A solution of the bifunctional coumarin-PEG-thioacetate compound (0.50 g; 0.30 mmol) in degassed methanol (50 mL) was treated with 5 equivalents of degassed 0.5 M NaOMe/MeOH. The mixture was allowed to stir overnight at room temperature. Then, the mixture was acidified using DOWEX-DR 2030 resin to pH 1–2. The solution was quickly filtered over an overhead stream of nitrogen, and the solvent was removed using a rotary evaporator to give the crude product. Purification by silica gel chromatography and by eluting with 2%–6% MeOH in methylene chloride gave the coumarin-PEG-thiol bifunctional derivative, which was obtained as a light-yellow solid upon further drying under diminished pressure. Yield: 375 mg (76%); ¹H NMR (CDCl₃, 300 MHz) δ8.0 (br s, 1H, NH), 7.52−7.42 (m, 3H, Ar), 6.17 (s, 1H, vinyl), 4.35 (t, 2H, CH₂), 3.94−3.63 (m, 58H, 29 × CH₂), 3.50 (t, 2H, CH₂), 2.83 (m, 2H, CH₂), 2.41 (s, 3H, vinyl Me), 1.25 (br s, 1H, SH); ¹³C NMR (CDCl₃, MHz) δ227.48, 160.15, 153.62, 152.58, 151.64, 141.85, 124.34, 114.09, 113.96, 111.82, 104.99, 71.82, 70.05, 69.76, 69.55, 68.51, 63.43, 60.69, 29.53, 17.74; IR (υ, cm⁻¹) 3421 (br, vs), 2918 (SH, m), 2882, 1651, 1463, 1351, 1297, 1251, 1100, 949; MALDI calculated for M + Na⁺ + H₂O (3.99) m/z 1739.84, found 1739.91.

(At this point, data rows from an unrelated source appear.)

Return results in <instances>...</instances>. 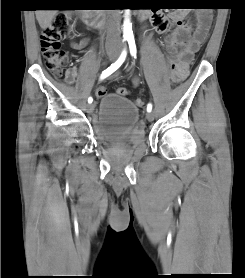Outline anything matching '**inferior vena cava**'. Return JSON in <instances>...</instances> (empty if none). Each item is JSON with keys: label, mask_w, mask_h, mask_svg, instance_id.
<instances>
[{"label": "inferior vena cava", "mask_w": 245, "mask_h": 278, "mask_svg": "<svg viewBox=\"0 0 245 278\" xmlns=\"http://www.w3.org/2000/svg\"><path fill=\"white\" fill-rule=\"evenodd\" d=\"M120 41V14L114 10L108 13V26L106 42L118 43Z\"/></svg>", "instance_id": "obj_1"}]
</instances>
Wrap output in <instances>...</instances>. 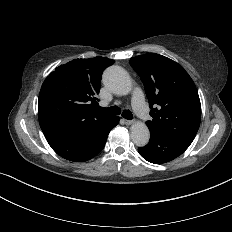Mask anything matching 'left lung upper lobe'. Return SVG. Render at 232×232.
<instances>
[{
    "instance_id": "1",
    "label": "left lung upper lobe",
    "mask_w": 232,
    "mask_h": 232,
    "mask_svg": "<svg viewBox=\"0 0 232 232\" xmlns=\"http://www.w3.org/2000/svg\"><path fill=\"white\" fill-rule=\"evenodd\" d=\"M140 76L151 108L150 132L189 147L199 129L201 104L196 86L177 62L148 53L130 59Z\"/></svg>"
}]
</instances>
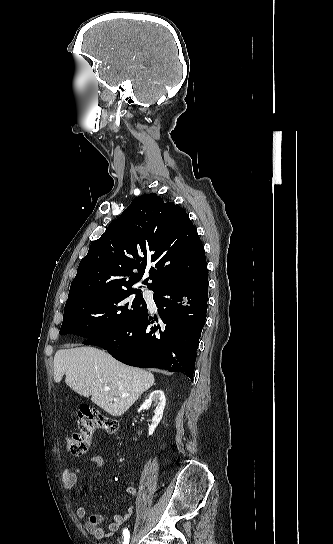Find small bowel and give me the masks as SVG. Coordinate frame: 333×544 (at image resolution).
<instances>
[{"label":"small bowel","mask_w":333,"mask_h":544,"mask_svg":"<svg viewBox=\"0 0 333 544\" xmlns=\"http://www.w3.org/2000/svg\"><path fill=\"white\" fill-rule=\"evenodd\" d=\"M103 464V457L99 454H94L91 455L86 462L82 463L75 469L65 467L62 473L63 488L66 491L73 490L77 484L79 476L81 475L83 469L86 466L100 468L103 466ZM126 493L130 496H135L137 490L134 486H128L126 488ZM133 509V505L127 506L122 514H115L112 518V521L107 525H103L104 517L102 514L94 513L88 515L87 509L83 506H80L76 509V516L80 519L86 518L85 527L87 531L95 538L103 539L105 537L111 536L113 533L118 531L124 524V522L131 517Z\"/></svg>","instance_id":"small-bowel-1"}]
</instances>
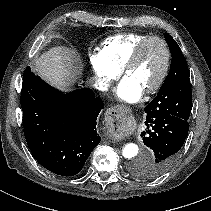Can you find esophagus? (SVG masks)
<instances>
[{
    "mask_svg": "<svg viewBox=\"0 0 211 211\" xmlns=\"http://www.w3.org/2000/svg\"><path fill=\"white\" fill-rule=\"evenodd\" d=\"M124 109H125L124 106H114V107L109 108V111H110L111 113H112V112H114V113H119V112L123 111ZM108 137L111 138V139H113V140H118L117 137L112 136L111 134H108Z\"/></svg>",
    "mask_w": 211,
    "mask_h": 211,
    "instance_id": "1",
    "label": "esophagus"
}]
</instances>
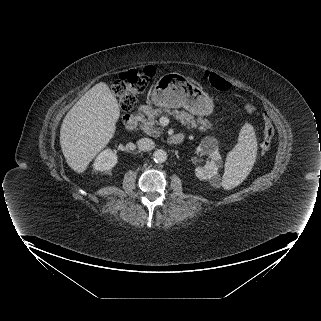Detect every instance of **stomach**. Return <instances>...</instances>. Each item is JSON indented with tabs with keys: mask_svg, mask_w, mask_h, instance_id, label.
Instances as JSON below:
<instances>
[{
	"mask_svg": "<svg viewBox=\"0 0 321 321\" xmlns=\"http://www.w3.org/2000/svg\"><path fill=\"white\" fill-rule=\"evenodd\" d=\"M151 100L158 107H183L198 116H209L214 109L212 98L179 73L161 76L154 86Z\"/></svg>",
	"mask_w": 321,
	"mask_h": 321,
	"instance_id": "1",
	"label": "stomach"
}]
</instances>
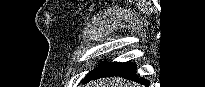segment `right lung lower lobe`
I'll use <instances>...</instances> for the list:
<instances>
[{
	"label": "right lung lower lobe",
	"mask_w": 205,
	"mask_h": 87,
	"mask_svg": "<svg viewBox=\"0 0 205 87\" xmlns=\"http://www.w3.org/2000/svg\"><path fill=\"white\" fill-rule=\"evenodd\" d=\"M110 76H120L127 78L132 81L142 83L146 86L149 85L148 80L139 77L136 74V64L135 63H122V62H103L100 66L92 70L82 81L86 83L90 80L110 77Z\"/></svg>",
	"instance_id": "98d812e1"
}]
</instances>
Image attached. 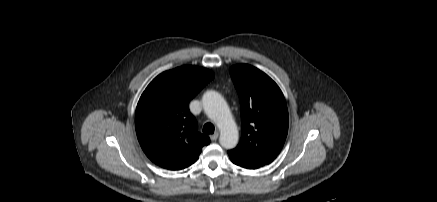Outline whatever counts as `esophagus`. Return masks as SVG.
I'll return each mask as SVG.
<instances>
[{
    "label": "esophagus",
    "instance_id": "esophagus-1",
    "mask_svg": "<svg viewBox=\"0 0 437 202\" xmlns=\"http://www.w3.org/2000/svg\"><path fill=\"white\" fill-rule=\"evenodd\" d=\"M218 137H219V133H214V134L210 135V139L212 141H216L218 139Z\"/></svg>",
    "mask_w": 437,
    "mask_h": 202
}]
</instances>
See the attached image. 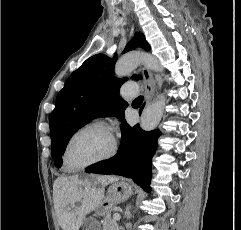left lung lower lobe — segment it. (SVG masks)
Returning <instances> with one entry per match:
<instances>
[{
  "mask_svg": "<svg viewBox=\"0 0 241 230\" xmlns=\"http://www.w3.org/2000/svg\"><path fill=\"white\" fill-rule=\"evenodd\" d=\"M121 129L122 138L118 153L109 160L88 167L86 172L115 174L131 178L149 192L152 176L151 159L157 147L160 131L146 132L139 125L132 128L125 120L122 121Z\"/></svg>",
  "mask_w": 241,
  "mask_h": 230,
  "instance_id": "0a47b994",
  "label": "left lung lower lobe"
}]
</instances>
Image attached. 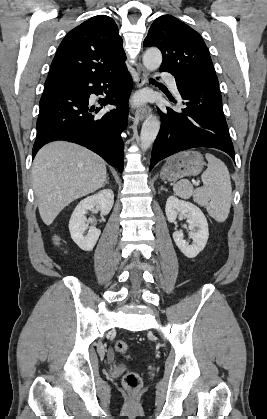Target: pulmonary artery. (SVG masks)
I'll list each match as a JSON object with an SVG mask.
<instances>
[{"label": "pulmonary artery", "mask_w": 267, "mask_h": 419, "mask_svg": "<svg viewBox=\"0 0 267 419\" xmlns=\"http://www.w3.org/2000/svg\"><path fill=\"white\" fill-rule=\"evenodd\" d=\"M162 78L168 83L171 90L174 93L178 94V89H177V84H176L175 78L171 74H168V73H163Z\"/></svg>", "instance_id": "pulmonary-artery-1"}]
</instances>
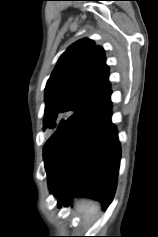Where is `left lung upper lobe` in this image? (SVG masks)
I'll return each mask as SVG.
<instances>
[{"instance_id":"1","label":"left lung upper lobe","mask_w":158,"mask_h":237,"mask_svg":"<svg viewBox=\"0 0 158 237\" xmlns=\"http://www.w3.org/2000/svg\"><path fill=\"white\" fill-rule=\"evenodd\" d=\"M105 54L92 40L71 45L59 58L45 88L44 130L57 129L66 118L110 89Z\"/></svg>"}]
</instances>
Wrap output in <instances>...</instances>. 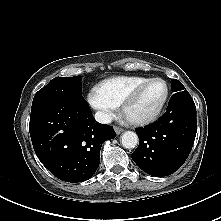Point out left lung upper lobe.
Returning <instances> with one entry per match:
<instances>
[{
    "mask_svg": "<svg viewBox=\"0 0 221 221\" xmlns=\"http://www.w3.org/2000/svg\"><path fill=\"white\" fill-rule=\"evenodd\" d=\"M171 90L175 92V94L172 95L170 101H174V100L190 95L189 92L183 86V84L177 79H172Z\"/></svg>",
    "mask_w": 221,
    "mask_h": 221,
    "instance_id": "left-lung-upper-lobe-1",
    "label": "left lung upper lobe"
}]
</instances>
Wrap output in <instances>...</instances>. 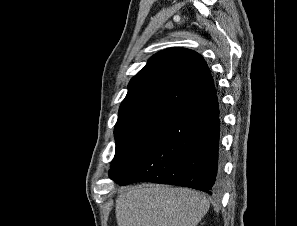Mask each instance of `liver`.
I'll return each instance as SVG.
<instances>
[{
  "label": "liver",
  "instance_id": "6515ba94",
  "mask_svg": "<svg viewBox=\"0 0 297 226\" xmlns=\"http://www.w3.org/2000/svg\"><path fill=\"white\" fill-rule=\"evenodd\" d=\"M210 207L200 192L161 185H138L116 199L118 226H196Z\"/></svg>",
  "mask_w": 297,
  "mask_h": 226
}]
</instances>
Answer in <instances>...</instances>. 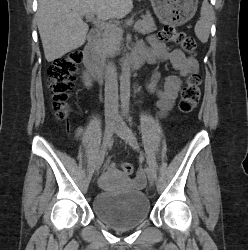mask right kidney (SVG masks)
<instances>
[{"instance_id": "right-kidney-1", "label": "right kidney", "mask_w": 248, "mask_h": 250, "mask_svg": "<svg viewBox=\"0 0 248 250\" xmlns=\"http://www.w3.org/2000/svg\"><path fill=\"white\" fill-rule=\"evenodd\" d=\"M92 78L91 75L88 72H84L83 73V83L86 87H91L92 86Z\"/></svg>"}]
</instances>
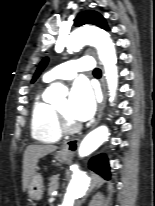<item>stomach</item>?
Masks as SVG:
<instances>
[{"label": "stomach", "instance_id": "stomach-1", "mask_svg": "<svg viewBox=\"0 0 155 206\" xmlns=\"http://www.w3.org/2000/svg\"><path fill=\"white\" fill-rule=\"evenodd\" d=\"M57 158L61 162H68L71 158L70 153L64 151H58ZM28 195L32 200L38 201L43 195V179L39 173H34L28 184Z\"/></svg>", "mask_w": 155, "mask_h": 206}]
</instances>
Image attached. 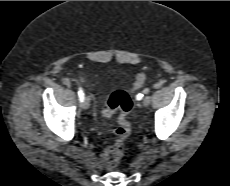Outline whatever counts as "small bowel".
<instances>
[{
    "instance_id": "1",
    "label": "small bowel",
    "mask_w": 230,
    "mask_h": 186,
    "mask_svg": "<svg viewBox=\"0 0 230 186\" xmlns=\"http://www.w3.org/2000/svg\"><path fill=\"white\" fill-rule=\"evenodd\" d=\"M79 79L81 82H85L86 81V78L82 75H79ZM134 89H138V88H134Z\"/></svg>"
}]
</instances>
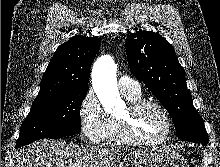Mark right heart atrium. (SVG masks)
<instances>
[{
  "instance_id": "right-heart-atrium-1",
  "label": "right heart atrium",
  "mask_w": 220,
  "mask_h": 167,
  "mask_svg": "<svg viewBox=\"0 0 220 167\" xmlns=\"http://www.w3.org/2000/svg\"><path fill=\"white\" fill-rule=\"evenodd\" d=\"M79 122L83 138L91 144H101L107 139L110 116L102 108L92 89L84 94L79 106Z\"/></svg>"
}]
</instances>
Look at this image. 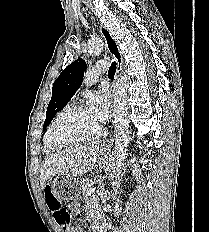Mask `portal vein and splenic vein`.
Segmentation results:
<instances>
[{
	"label": "portal vein and splenic vein",
	"mask_w": 209,
	"mask_h": 232,
	"mask_svg": "<svg viewBox=\"0 0 209 232\" xmlns=\"http://www.w3.org/2000/svg\"><path fill=\"white\" fill-rule=\"evenodd\" d=\"M95 191V188H91L90 190H88L87 192H86V196H91L92 194H93V192Z\"/></svg>",
	"instance_id": "18ae733b"
}]
</instances>
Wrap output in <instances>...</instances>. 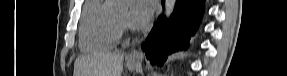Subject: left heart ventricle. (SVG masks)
Wrapping results in <instances>:
<instances>
[{
	"mask_svg": "<svg viewBox=\"0 0 287 76\" xmlns=\"http://www.w3.org/2000/svg\"><path fill=\"white\" fill-rule=\"evenodd\" d=\"M115 15L122 21L127 22L128 19V11L127 9H121L115 13Z\"/></svg>",
	"mask_w": 287,
	"mask_h": 76,
	"instance_id": "1",
	"label": "left heart ventricle"
}]
</instances>
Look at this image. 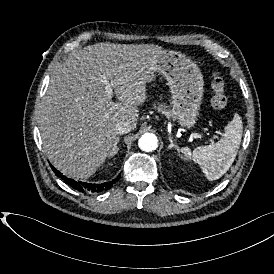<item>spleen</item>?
Returning a JSON list of instances; mask_svg holds the SVG:
<instances>
[{
  "instance_id": "obj_1",
  "label": "spleen",
  "mask_w": 274,
  "mask_h": 274,
  "mask_svg": "<svg viewBox=\"0 0 274 274\" xmlns=\"http://www.w3.org/2000/svg\"><path fill=\"white\" fill-rule=\"evenodd\" d=\"M242 121L238 113L224 128V134L218 142L208 146H199L193 150L182 147L181 152L186 159L192 160L200 167L208 180L220 178L232 165L240 146L242 137Z\"/></svg>"
}]
</instances>
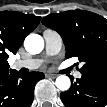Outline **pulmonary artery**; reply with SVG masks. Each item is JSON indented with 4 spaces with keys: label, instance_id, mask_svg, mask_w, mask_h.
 <instances>
[{
    "label": "pulmonary artery",
    "instance_id": "1",
    "mask_svg": "<svg viewBox=\"0 0 107 107\" xmlns=\"http://www.w3.org/2000/svg\"><path fill=\"white\" fill-rule=\"evenodd\" d=\"M43 38L45 41V50L47 55H55L60 51L62 47V38L57 32L45 30L43 33ZM42 62L43 61L41 59L19 60L14 63V67L36 69L42 64ZM74 76L79 78L81 73L75 72Z\"/></svg>",
    "mask_w": 107,
    "mask_h": 107
}]
</instances>
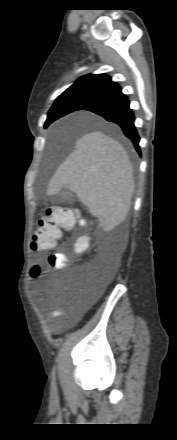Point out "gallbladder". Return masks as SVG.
Segmentation results:
<instances>
[{
	"instance_id": "bac80fb5",
	"label": "gallbladder",
	"mask_w": 177,
	"mask_h": 440,
	"mask_svg": "<svg viewBox=\"0 0 177 440\" xmlns=\"http://www.w3.org/2000/svg\"><path fill=\"white\" fill-rule=\"evenodd\" d=\"M73 200H74V195L68 192L66 189H61L54 199V201L56 202H71Z\"/></svg>"
}]
</instances>
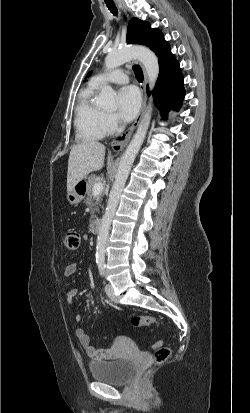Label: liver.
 I'll return each mask as SVG.
<instances>
[{"mask_svg":"<svg viewBox=\"0 0 250 413\" xmlns=\"http://www.w3.org/2000/svg\"><path fill=\"white\" fill-rule=\"evenodd\" d=\"M105 146L98 141H85L71 148L68 159L67 192L90 172L104 165Z\"/></svg>","mask_w":250,"mask_h":413,"instance_id":"1","label":"liver"}]
</instances>
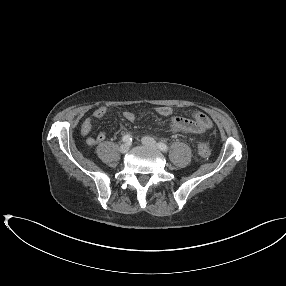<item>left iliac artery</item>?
<instances>
[{
    "label": "left iliac artery",
    "instance_id": "1",
    "mask_svg": "<svg viewBox=\"0 0 286 286\" xmlns=\"http://www.w3.org/2000/svg\"><path fill=\"white\" fill-rule=\"evenodd\" d=\"M158 148L161 150V151H164L166 152L168 150V146L162 142H159L158 144Z\"/></svg>",
    "mask_w": 286,
    "mask_h": 286
}]
</instances>
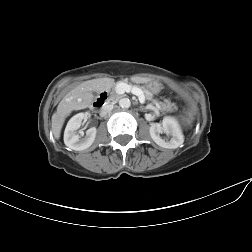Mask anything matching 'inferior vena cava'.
Returning <instances> with one entry per match:
<instances>
[{
  "label": "inferior vena cava",
  "mask_w": 252,
  "mask_h": 252,
  "mask_svg": "<svg viewBox=\"0 0 252 252\" xmlns=\"http://www.w3.org/2000/svg\"><path fill=\"white\" fill-rule=\"evenodd\" d=\"M113 107H114L113 104H107V105L103 106L100 111V115L101 116L107 115L108 113H110L112 111Z\"/></svg>",
  "instance_id": "1"
}]
</instances>
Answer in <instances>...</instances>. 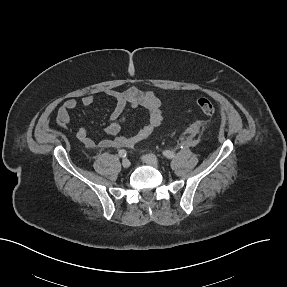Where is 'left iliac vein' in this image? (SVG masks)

The in vitro cytotoxicity of the coumarin-PEG-thiol functionalized gold nanoparticles was measured using a commercially available CellTiter 96^® AQueous Non-Radioactive Cell Proliferation Assay kit (Promega Corporation, Madison, WI, USA). According to the manufacturer’s instructions, the tetrazolium compound (3 - [ 4 , 5 - d i m e t h y l t h i a z o l - 2 - y l ] - 5 - [ 3 - c a r b o x y -methoxyphenyl]-2-[4-sulfophenyl]-2H- tetrazolium, [MTS]) is bioreduced by viable cells into a formazan product. Approximately 10 000 MDA-MB-231 human breast carcinoma xenograft cells, suspended in Dulbecco’s minimum essential medium (DMEM) modified with 10% (v/v) fetal bovine serum and other essential nutrients, were seeded per well into 96-well plates and allowed to adhere for 24 hours at 37 °C and 5% CO₂ atmosphere. The medium was then replaced with graded concentrations of poly-ethyleneimine (MW ~ 10000) as a positive control; unfunctionalized gold nanoparticles and nanoparticles functionalized with methoxy-PEG-thiol (OMe-PEG-SH) as negative controls; and gold nanoparticles functionalized with coumarin-PEG-thiol as the test preparation in serum-free medium (SFM). Incubation then continued for another 24 hours. Additional control wells received only SFM. After the incubation time, the cells were washed once with sterile phosphate-buffered saline (PBS, pH 7.4), followed by the addition of 180 μl of DMEM per well. The plates were incubated for 4 hours after the addition of 20 μl of MTS solution to each well and the absorbance of the formed formazan product was read at 490 nm using a microplate reader. The absorbance values were converted to the percentage viability against control and reported as mean and standard deviation.